My ‘grandma driving’ has been subject of ridicule. The jokes come from all kinds of people. Even the ones who do not know how to drive. Or the ones who may know theoretically? but have never driven:

  • I insisted that my friend  who sat in my car on the front seat must wear a seat-belt.  His response: ‘You drive like a bullock cart. I don’t need a seat-belt!’ I wanted to reason that the seat-belt would protect if somebody hits us from behind because no, not all drivers on the road drive like me.  Never mind!
  • Near my office, there is an empty, broken road, with dogs and pigeons resting during the day time. Now, pigeons are supposed to fly when you come near them. But on that quiet day, and quieter street, there was this one pigeon that was refusing to move. I stopped and honked.  There were some guys nearby who motioned me to keep driving, and it would eventually fly. I thought it was cruel to take a chance with hurting the poor bird. I reversed my car a little, and then drove a distance away from it. The guys laughed at me.
  • I was waiting to take a right turn at an intersection where there are no signals. It was not a one way, and there was traffic from both sides. One of my office cabs came after me, took a quick turn in high speed, while I continued to wait. The next day, one of the colleagues who was in that cab, asked me why I was so scared to take a turn. I told him that I was not scared. I was just waiting for the traffic to slow down.  ‘Traffic will be there! In that only you have to go inside! Otherwise you will keep waiting!’ he said with a wise, broad smile. ‘No I will not keep waiting. Every day, I manage to reach home! Maybe I have to wait an extra minute,’ I replied politely.
  • A neighbor was talking to another one about how she was anxious that her 18-year-old son had just started riding a motorcycle. She felt that two wheelers are unsafe and that her son was young. The other woman laughed at her ‘unreasonable fear’. She said that he is starting out late as 15, 16-year-old kids manage to drive.

I know of friends who drive recklessly. Are they ever shamed for their driving skills? No. In fact, they are considered cool and confident. One friend proudly told me how she had driven her team to an event within 20 minutes on a road that takes an hour, saving them from the disaster of being late.

We all know of people who drink and drive, and manage to get away with it. We know of teenagers, and adults who do not know how to drive, yet learn on the roads. We know of people who jump traffic lights. ‘Itna to chalta hai’ is the attitude.

Why do we take pride in putting our lives and more importantly other people’s lives at risk? Is it really something to be proud of? This must be the attitude behind the juvenile who ended up killing the man I was referring to. His parents must have thought it is not a big deal to give the keys to their minor son.

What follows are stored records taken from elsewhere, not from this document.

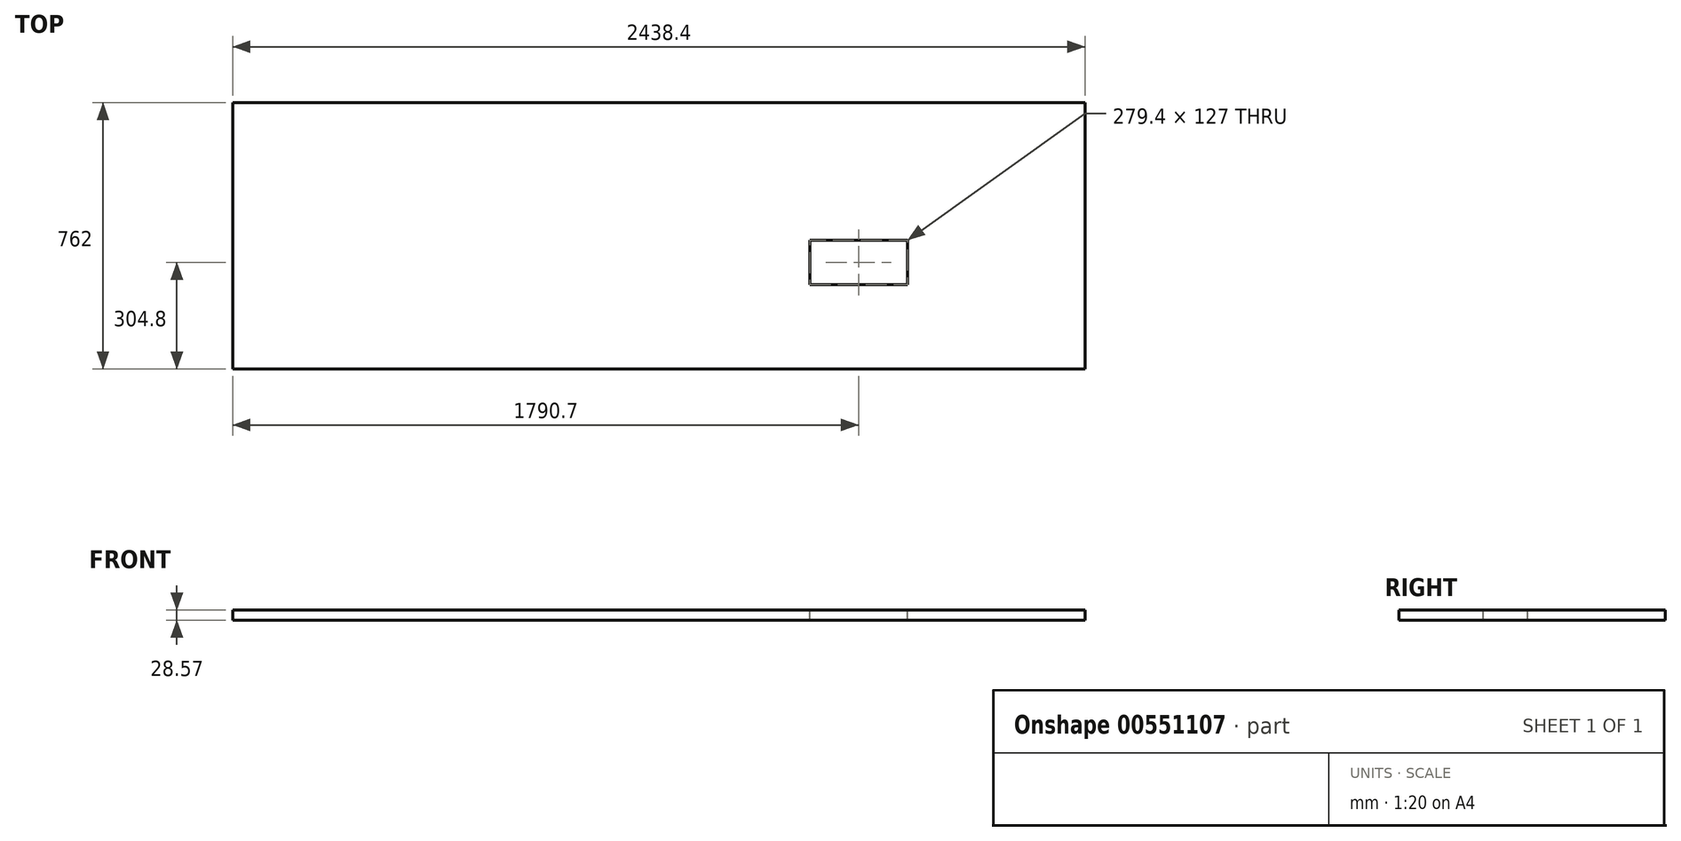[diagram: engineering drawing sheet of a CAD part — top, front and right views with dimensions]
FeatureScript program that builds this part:
annotation { "Feature Type Name" : "Feature", "Feature Type Description" : "" }
export const myFeature = defineFeature(function(context is Context, id is Id, definition is map)
    precondition{}
    {
        {
            var Q0;
            Q0=qCreatedBy(makeId("Top.planeOp"),FACE);
            var sketch = newSketch(context, id + "F0", { "sketchPlane" : qUnion([Q0])});
            skLineSegment(sketch, "E0.bottom", {"start": v(-1219.2, 381) * mm, "end": v(1219.2, 381) * mm});
            skLineSegment(sketch, "E0.top", {"start": v(-1219.2, -381) * mm, "end": v(1219.2, -381) * mm});
            skLineSegment(sketch, "E0.left", {"start": v(-1219.2, 381) * mm, "end": v(-1219.2, -381) * mm});
            skLineSegment(sketch, "E0.right", {"start": v(1219.2, 381) * mm, "end": v(1219.2, -381) * mm});
            skPoint(sketch, "E0.middle", {"position": v(0, 0) * mm});
            skSolve(sketch);
        }
        {
            var Q0;
            Q0=makeQuery(id+"F0.imprint","IMPRINT",FACE,{"disambiguationData":[TD([[makeQuery(id+"F0.imprint","IMPRINT",EDGE,{"derivedFrom":sQuery(id+"F0.wireOp",EDGE,"E0.bottom")}),-1.0]])]});
            extrude(context, id + "F1", {"entities" : qUnion([Q0]), "depth" : 28.57 * mm, "offsetDistance" : 25.4 * mm});
        }
        {
            var Q0;
            Q0=makeQuery(id+"F1.opExtrude","CAP_FACE",FACE,{"disambiguationData":[OSD([sQuery(id+"F0.wireOp",EDGE,"E0.bottom"),sQuery(id+"F0.wireOp",EDGE,"E0.top"),sQuery(id+"F0.wireOp",EDGE,"E0.left"),sQuery(id+"F0.wireOp",EDGE,"E0.right")])],"isStart":false});
            var sketch = newSketch(context, id + "F2", { "sketchPlane" : qUnion([Q0])});
            skLineSegment(sketch, "E1", {"start": v(1219.2, 0) * mm, "end": v(571.5, 0) * mm});
            skPoint(sketch, "E1.endSnap0", {"position": v(1219.2, 0) * mm});
            skLineSegment(sketch, "E2", {"start": v(571.5, 0) * mm, "end": v(571.5, -76.2) * mm});
            skLineSegment(sketch, "E3.bottom", {"start": v(431.8, -12.7) * mm, "end": v(711.2, -12.7) * mm});
            skLineSegment(sketch, "E3.top", {"start": v(431.8, -139.7) * mm, "end": v(711.2, -139.7) * mm});
            skLineSegment(sketch, "E3.left", {"start": v(431.8, -12.7) * mm, "end": v(431.8, -139.7) * mm});
            skLineSegment(sketch, "E3.right", {"start": v(711.2, -12.7) * mm, "end": v(711.2, -139.7) * mm});
            skPoint(sketch, "E3.middle", {"position": v(571.5, -76.2) * mm});
            skSolve(sketch);
        }
        {
            var Q0;
            Q0=makeQuery(id+"F2.imprint","IMPRINT",FACE,{"disambiguationData":[TD([[makeQuery(id+"F2.imprint","IMPRINT",EDGE,{"derivedFrom":sQuery(id+"F2.wireOp",EDGE,"E3.top")}),1.0]])]});
            extrude(context, id + "F3", {"entities" : qUnion([Q0]), "operationType" : NewBodyOperationType.REMOVE, "oppositeDirection" : true, "depth" : 31.75 * mm, "offsetDistance" : 25.4 * mm});
        }
    });
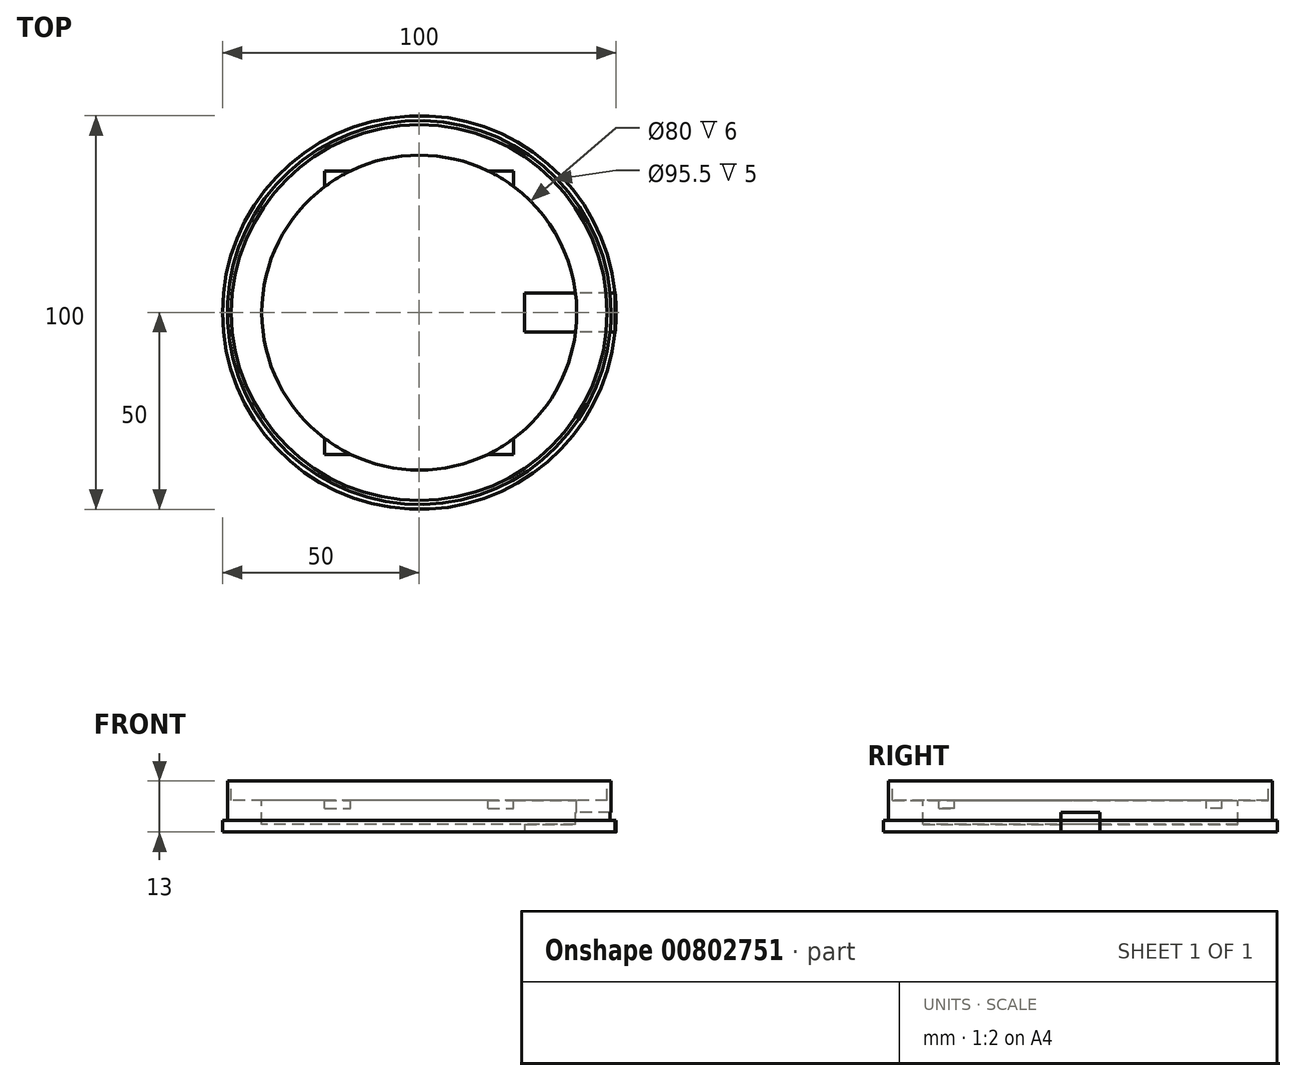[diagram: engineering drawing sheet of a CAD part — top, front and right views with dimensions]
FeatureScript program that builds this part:
annotation { "Feature Type Name" : "Feature", "Feature Type Description" : "" }
export const myFeature = defineFeature(function(context is Context, id is Id, definition is map)
    precondition{}
    {
        {
            var Q0;
            Q0=qCreatedBy(makeId("Top.planeOp"),FACE);
            var sketch = newSketch(context, id + "F0", { "sketchPlane" : qUnion([Q0])});
            skCircle(sketch, "E0", {"center": v(0, 0) * mm, "radius": 50 * mm});
            skSolve(sketch);
        }
        {
            var Q0;
            Q0 = qSketchRegion(id + "F0", true);
            extrude(context, id + "F1", {"entities" : qUnion([Q0]), "depth" : 3 * mm, "offsetDistance" : 25 * mm});
        }
        {
            var Q0;
            Q0=makeQuery(id+"F1.opExtrude","CAP_FACE",FACE,{"disambiguationData":[OSD([sQuery(id+"F0.wireOp",EDGE,"E0")])],"isStart":false});
            var sketch = newSketch(context, id + "F2", { "sketchPlane" : qUnion([Q0])});
            skCircle(sketch, "E1", {"center": v(0, 0) * mm, "radius": 48.75 * mm});
            skSolve(sketch);
        }
        {
            var Q0;
            Q0 = qSketchRegion(id + "F2", true);
            extrude(context, id + "F3", {"entities" : qUnion([Q0]), "operationType" : NewBodyOperationType.ADD, "depth" : 10 * mm, "offsetDistance" : 25 * mm});
        }
        {
            var Q0;
            Q0=makeQuery(id+"F3.opExtrude","CAP_FACE",FACE,{"disambiguationData":[OSD([sQuery(id+"F2.wireOp",EDGE,"E1")])],"isStart":false});
            var sketch = newSketch(context, id + "F4", { "sketchPlane" : qUnion([Q0])});
            skCircle(sketch, "E2", {"center": v(0, 0) * mm, "radius": 47.75 * mm});
            skSolve(sketch);
        }
        {
            var Q0;
            Q0 = qSketchRegion(id + "F4", true);
            extrude(context, id + "F5", {"entities" : qUnion([Q0]), "operationType" : NewBodyOperationType.REMOVE, "oppositeDirection" : true, "depth" : 5 * mm, "offsetDistance" : 25 * mm});
        }
        {
            var Q0;
            Q0=makeQuery(id+"F5.boolean.opBoolean","COPY",FACE,{"derivedFrom":makeQuery(id+"F5.opExtrude","CAP_FACE",FACE,{"disambiguationData":[OSD([sQuery(id+"F4.wireOp",EDGE,"E2")])],"isStart":false})});
            var sketch = newSketch(context, id + "F6", { "sketchPlane" : qUnion([Q0])});
            skCircle(sketch, "E3", {"center": v(0, 0) * mm, "radius": 40 * mm});
            skSolve(sketch);
        }
        {
            var Q0;
            Q0 = qSketchRegion(id + "F6", true);
            extrude(context, id + "F7", {"entities" : qUnion([Q0]), "operationType" : NewBodyOperationType.REMOVE, "oppositeDirection" : true, "depth" : 6 * mm, "offsetDistance" : 25 * mm});
        }
        {
            var Q0;
            Q0=makeQuery(id+"F5.boolean.opBoolean","COPY",FACE,{"derivedFrom":makeQuery(id+"F5.opExtrude","CAP_FACE",FACE,{"disambiguationData":[OSD([sQuery(id+"F4.wireOp",EDGE,"E2")])],"isStart":false})});
            var sketch = newSketch(context, id + "F8", { "sketchPlane" : qUnion([Q0])});
            skLineSegment(sketch, "E4.bottom", {"start": v(-24, 36) * mm, "end": v(24, 36) * mm});
            skLineSegment(sketch, "E4.top", {"start": v(-24, -36) * mm, "end": v(24, -36) * mm});
            skLineSegment(sketch, "E4.left", {"start": v(-24, 36) * mm, "end": v(-24, -36) * mm});
            skLineSegment(sketch, "E4.right", {"start": v(24, 36) * mm, "end": v(24, -36) * mm});
            skPoint(sketch, "E4.middle", {"position": v(0, 0) * mm});
            skSolve(sketch);
        }
        {
            var Q0;
            Q0 = qSketchRegion(id + "F8", true);
            extrude(context, id + "F9", {"entities" : qUnion([Q0]), "operationType" : NewBodyOperationType.REMOVE, "oppositeDirection" : true, "depth" : 2 * mm, "offsetDistance" : 25 * mm});
        }
        {
            var Q0;
            Q0=makeQuery(id+"F1.opExtrude","CAP_FACE",FACE,{"disambiguationData":[OSD([sQuery(id+"F0.wireOp",EDGE,"E0")])],"isStart":true});
            var sketch = newSketch(context, id + "F10", { "sketchPlane" : qUnion([Q0])});
            skLineSegment(sketch, "E5.bottom", {"start": v(49.75, 5) * mm, "end": v(26.75, 5) * mm});
            skLineSegment(sketch, "E5.top", {"start": v(49.75, -5) * mm, "end": v(26.75, -5) * mm});
            skLineSegment(sketch, "E5.left", {"start": v(49.75, 5) * mm, "end": v(49.75, -5) * mm});
            skLineSegment(sketch, "E5.right", {"start": v(26.75, 5) * mm, "end": v(26.75, -5) * mm});
            skPoint(sketch, "E5.middle", {"position": v(38.25, 0) * mm});
            skSolve(sketch);
        }
        {
            var Q0;
            Q0 = qSketchRegion(id + "F10", true);
            extrude(context, id + "F11", {"entities" : qUnion([Q0]), "operationType" : NewBodyOperationType.REMOVE, "oppositeDirection" : true, "depth" : 5 * mm, "offsetDistance" : 25 * mm});
        }
    });
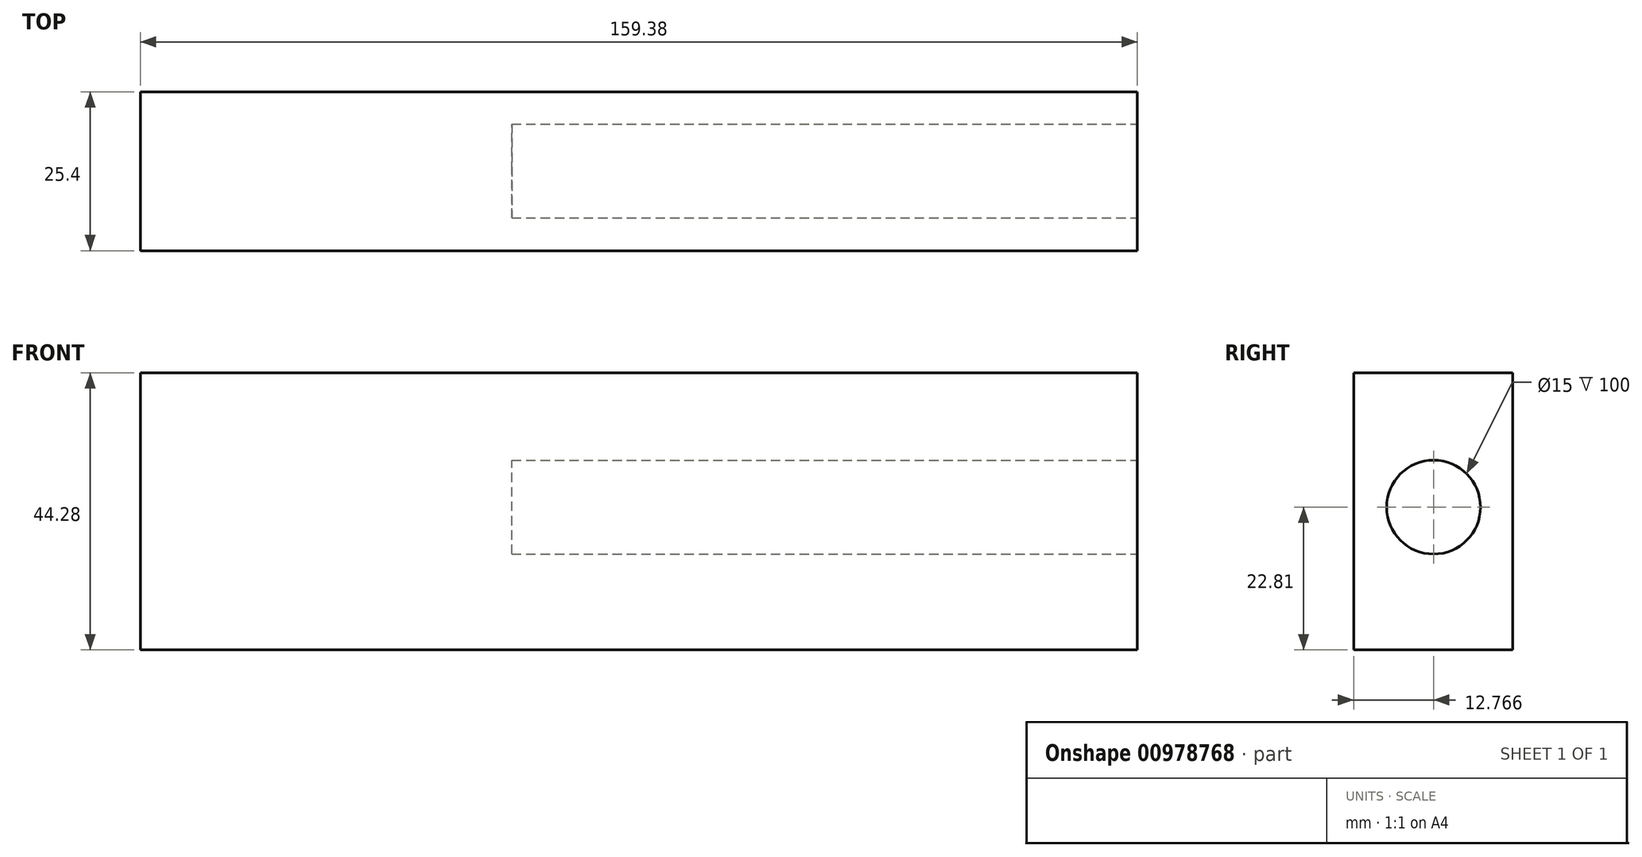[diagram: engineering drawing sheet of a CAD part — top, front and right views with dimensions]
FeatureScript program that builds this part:
annotation { "Feature Type Name" : "Feature", "Feature Type Description" : "" }
export const myFeature = defineFeature(function(context is Context, id is Id, definition is map)
    precondition{}
    {
        {
            var Q0;
            Q0=qCreatedBy(makeId("Front.planeOp"),FACE);
            var sketch = newSketch(context, id + "F0", { "sketchPlane" : qUnion([Q0])});
            skLineSegment(sketch, "E0.bottom", {"start": v(-29.69, 21.47) * mm, "end": v(29.69, 21.47) * mm});
            skLineSegment(sketch, "E0.top", {"start": v(-29.69, -22.81) * mm, "end": v(29.69, -22.81) * mm});
            skLineSegment(sketch, "E0.left", {"start": v(-29.69, 21.47) * mm, "end": v(-29.69, -22.81) * mm});
            skLineSegment(sketch, "E0.right", {"start": v(29.69, 21.47) * mm, "end": v(29.69, -22.81) * mm});
            skSolve(sketch);
        }
        {
            var Q0;
            Q0 = qSketchRegion(id + "F0", true);
            extrude(context, id + "F1", {"entities" : qUnion([Q0]), "depth" : 25.4 * mm, "offsetDistance" : 25.4 * mm});
        }
        {
            var Q0;
            Q0=makeQuery(id+"F1.opExtrude","SWEPT_FACE",FACE,{"disambiguationData":[OSD([sQuery(id+"F0.wireOp",EDGE,"E0.left")])]});
            extrude(context, id + "F2", {"entities" : qUnion([Q0]), "operationType" : NewBodyOperationType.ADD, "depth" : 100 * mm, "offsetDistance" : 25 * mm});
        }
        {
            var Q0;
            Q0=makeQuery(id+"F1.opExtrude","SWEPT_FACE",FACE,{"disambiguationData":[OSD([sQuery(id+"F0.wireOp",EDGE,"E0.right")])]});
            var sketch = newSketch(context, id + "F3", { "sketchPlane" : qUnion([Q0])});
            skCircle(sketch, "E1", {"center": v(-12.63, 0) * mm, "radius": 7.5 * mm});
            skSolve(sketch);
        }
        {
            var Q0;
            Q0=makeQuery(id+"F3.imprint","IMPRINT",FACE,{"disambiguationData":[TD([[makeQuery(id+"F3.imprint","IMPRINT",EDGE,{"derivedFrom":sQuery(id+"F3.wireOp",EDGE,"E1")}),1.0]])]});
            extrude(context, id + "F4", {"entities" : qUnion([Q0]), "operationType" : NewBodyOperationType.REMOVE, "oppositeDirection" : true, "depth" : 100 * mm, "offsetDistance" : 25 * mm});
        }
    });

Underage drivers, drunk drivers, bus drivers, cab drivers or heavy vehicle drivers who callously drive on the roads probably may not be following my blog. But someone like the lady who trivialized driving by teenagers might be reading this. Or the colleague who believes waiting for two more minutes is a waste of time.

Is it worth it?

It is time we stopped shaming people who are doing the right thing. Let us pass on the shame to the ones who think they can get away with anything.  This kind of attitude that we have is more damaging that we think.

Next time we hear of someone bragging about their son / daughter who is driving without a valid license, let us shame them for being irresponsible parents. When we are in the car with that friend who breaks all rules, cuts into lines and has no respect for speed limits, let us not encourage him / her.

Let us ask these daredevils to join the circus. Or apply for positions of stunt artists.  The road is not the right place for them to showcase their skills.

Our roads, our legal system, other drivers on the road are all factors beyond our control. But our attitude is.